12077. Şeddad b. Evs,
kendi ifadesiyle bir gün Muaviye'nin yanına girer ve Muaviye ile Amr b. el-As'ı
aynı döşek üzerinde otururken gorur. Hemen gidip aralarına oturduktan sonra
şöyle der: "Niçin aranıza oturduğumu biliyor musunuz? çünkü ben, Allah'ın
Resulü (Sallallahu aleyhi ve Sellem) ‘‘Bu ikisini birarada görÜrseniz aralarını
ayırın. Vallahi o ikisi ancak bir entrika çevirmek için buraya gelirler’‘
buyururken işittim. Bu yüzden aranızı ayırmak istedim."
*Bunu Taberanı rivayet etmiş olup ravilerinden Abdurrahman b.

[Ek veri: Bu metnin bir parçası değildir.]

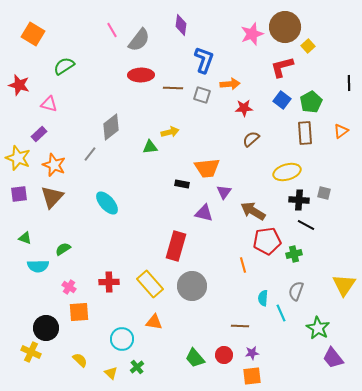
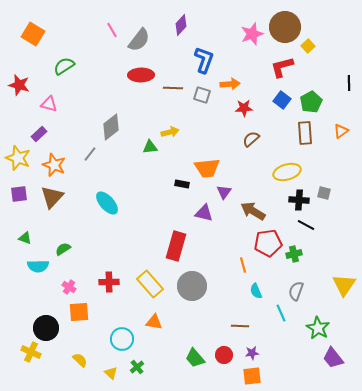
purple diamond at (181, 25): rotated 35 degrees clockwise
red pentagon at (267, 241): moved 1 px right, 2 px down
cyan semicircle at (263, 298): moved 7 px left, 7 px up; rotated 28 degrees counterclockwise
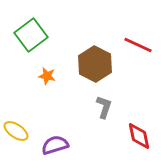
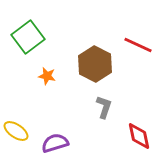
green square: moved 3 px left, 2 px down
purple semicircle: moved 2 px up
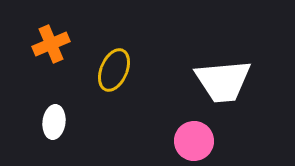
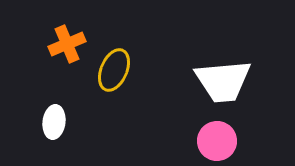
orange cross: moved 16 px right
pink circle: moved 23 px right
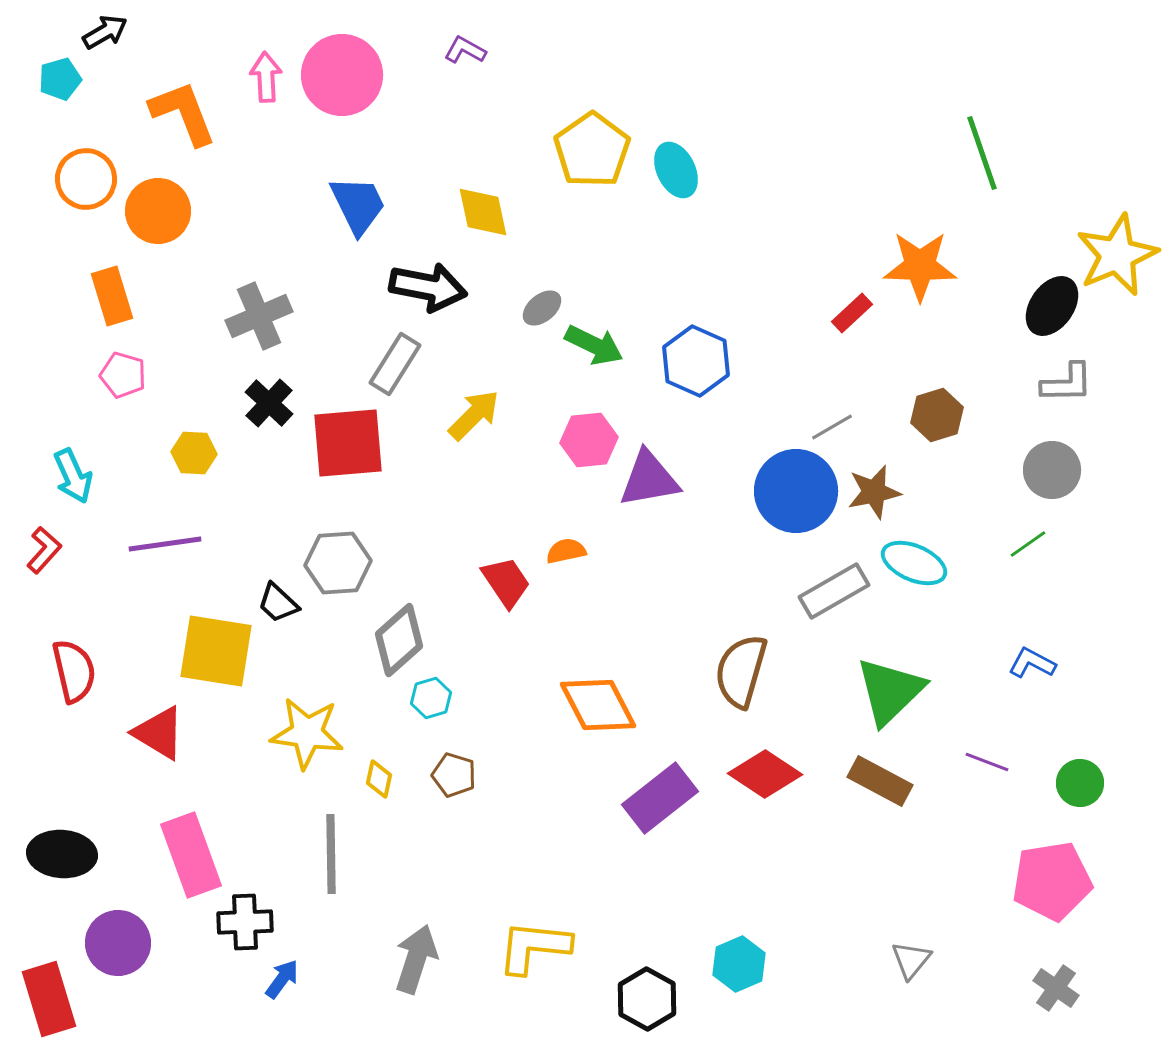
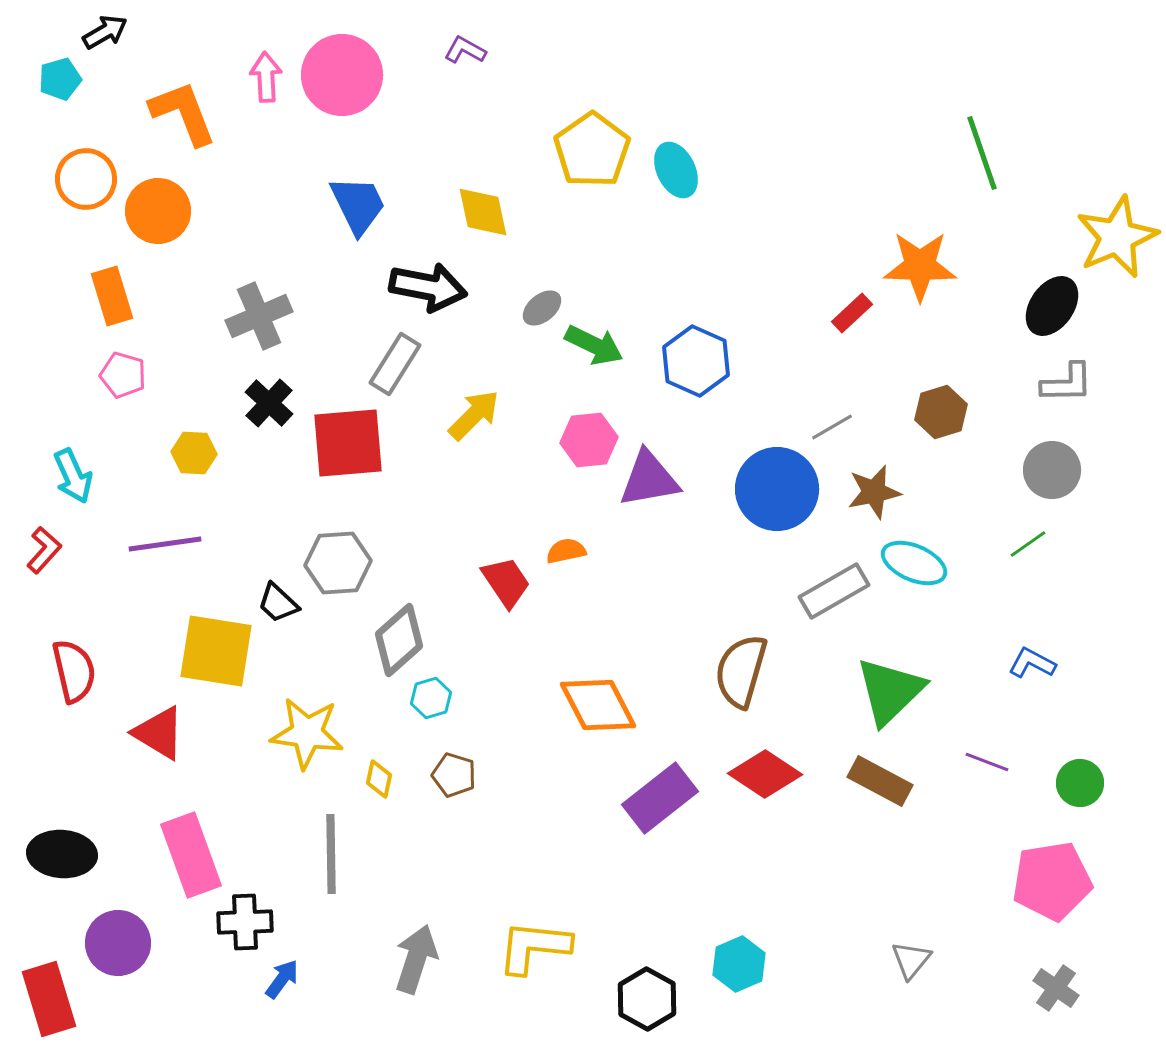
yellow star at (1117, 255): moved 18 px up
brown hexagon at (937, 415): moved 4 px right, 3 px up
blue circle at (796, 491): moved 19 px left, 2 px up
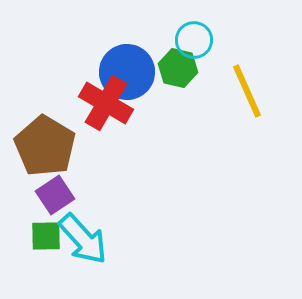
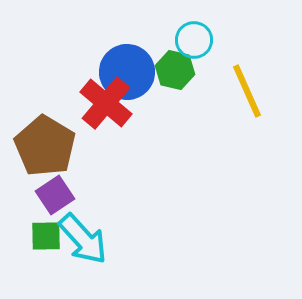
green hexagon: moved 3 px left, 2 px down
red cross: rotated 10 degrees clockwise
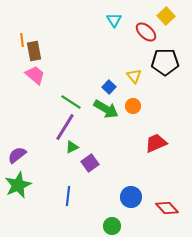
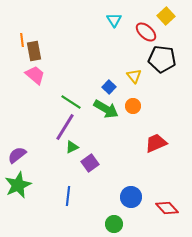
black pentagon: moved 3 px left, 3 px up; rotated 8 degrees clockwise
green circle: moved 2 px right, 2 px up
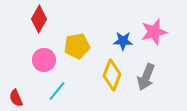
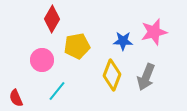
red diamond: moved 13 px right
pink circle: moved 2 px left
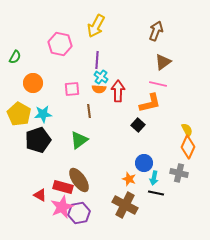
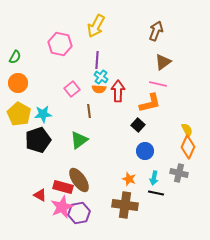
orange circle: moved 15 px left
pink square: rotated 35 degrees counterclockwise
blue circle: moved 1 px right, 12 px up
brown cross: rotated 20 degrees counterclockwise
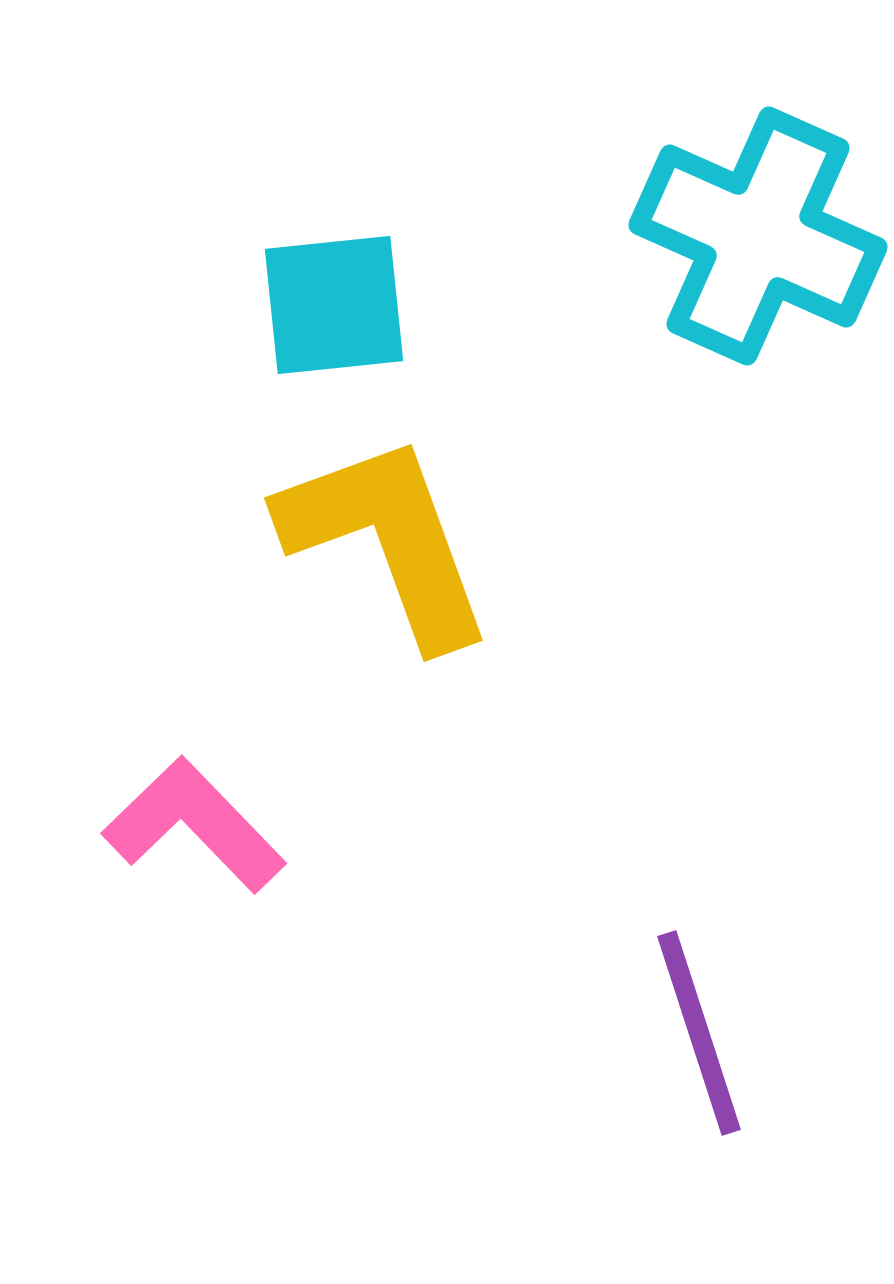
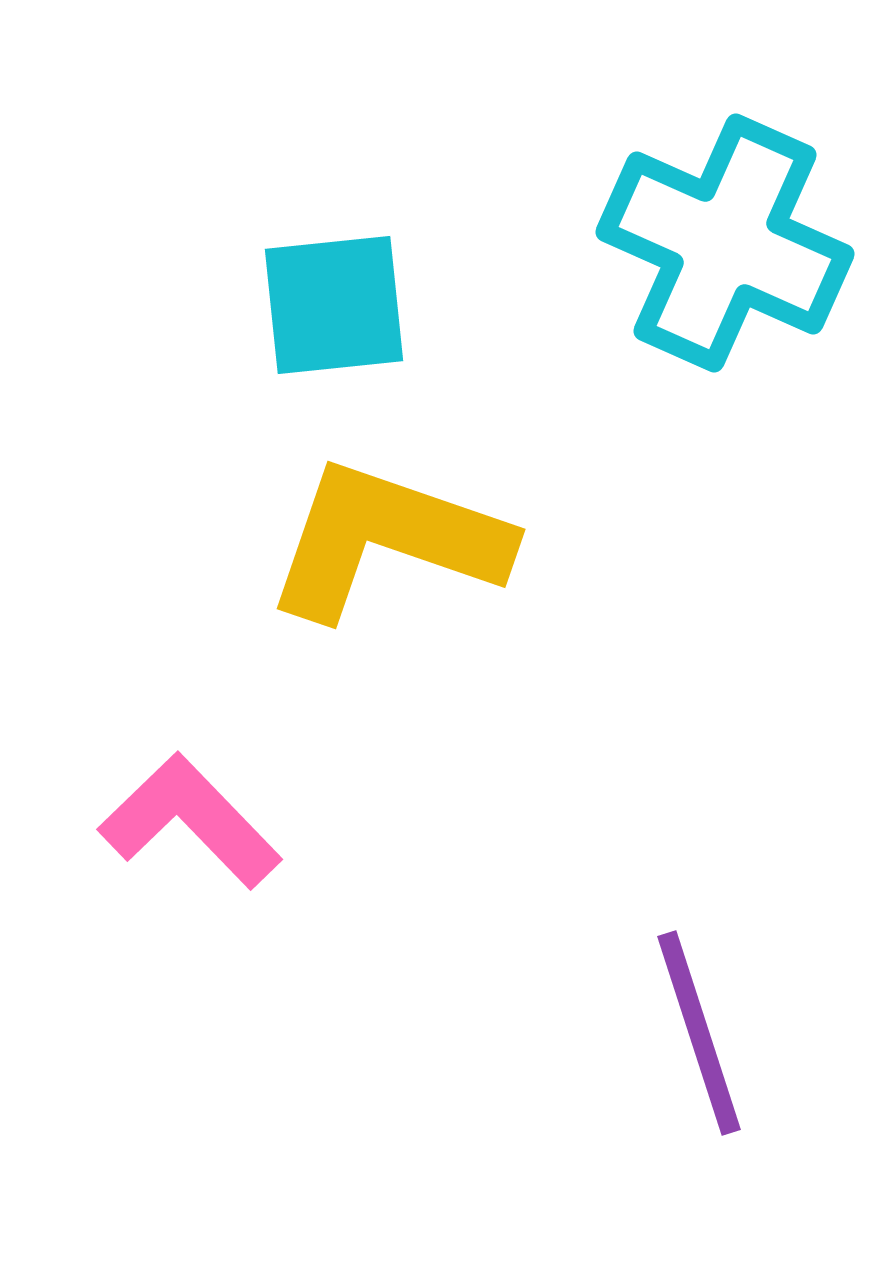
cyan cross: moved 33 px left, 7 px down
yellow L-shape: rotated 51 degrees counterclockwise
pink L-shape: moved 4 px left, 4 px up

Ya'la'yl tanımıyorum. Diğer ravileri ise güvenilirdir.
***************
Konuyla ilgili Bir Başka
Bölüm
***************
Allah'ın Resulü
(Sallallahu aleyhi ve Sellem) şöyle buyurmuştur: "Benden sonra Ümmetimin başına
gelecekleri ve birbirlerinin kanlarını dökÜşlerini gördÜm ve (Rabbimden) bana
şefaat hakkı vermesini diledim, o da kabul etti. "
"Bu Ümmetin
dÜnyadaki azaln kılıç yoluyla olacaktır."
"İki grup kendi
davaları uğruna birbirleriyle çatışmadıkça kıyamet kopmaz."
*Bu hadisler daha önce sahabe arasında yaşanan anlaşmazlıklar
hakkında konuşmamaya dair bölümde geçmişti.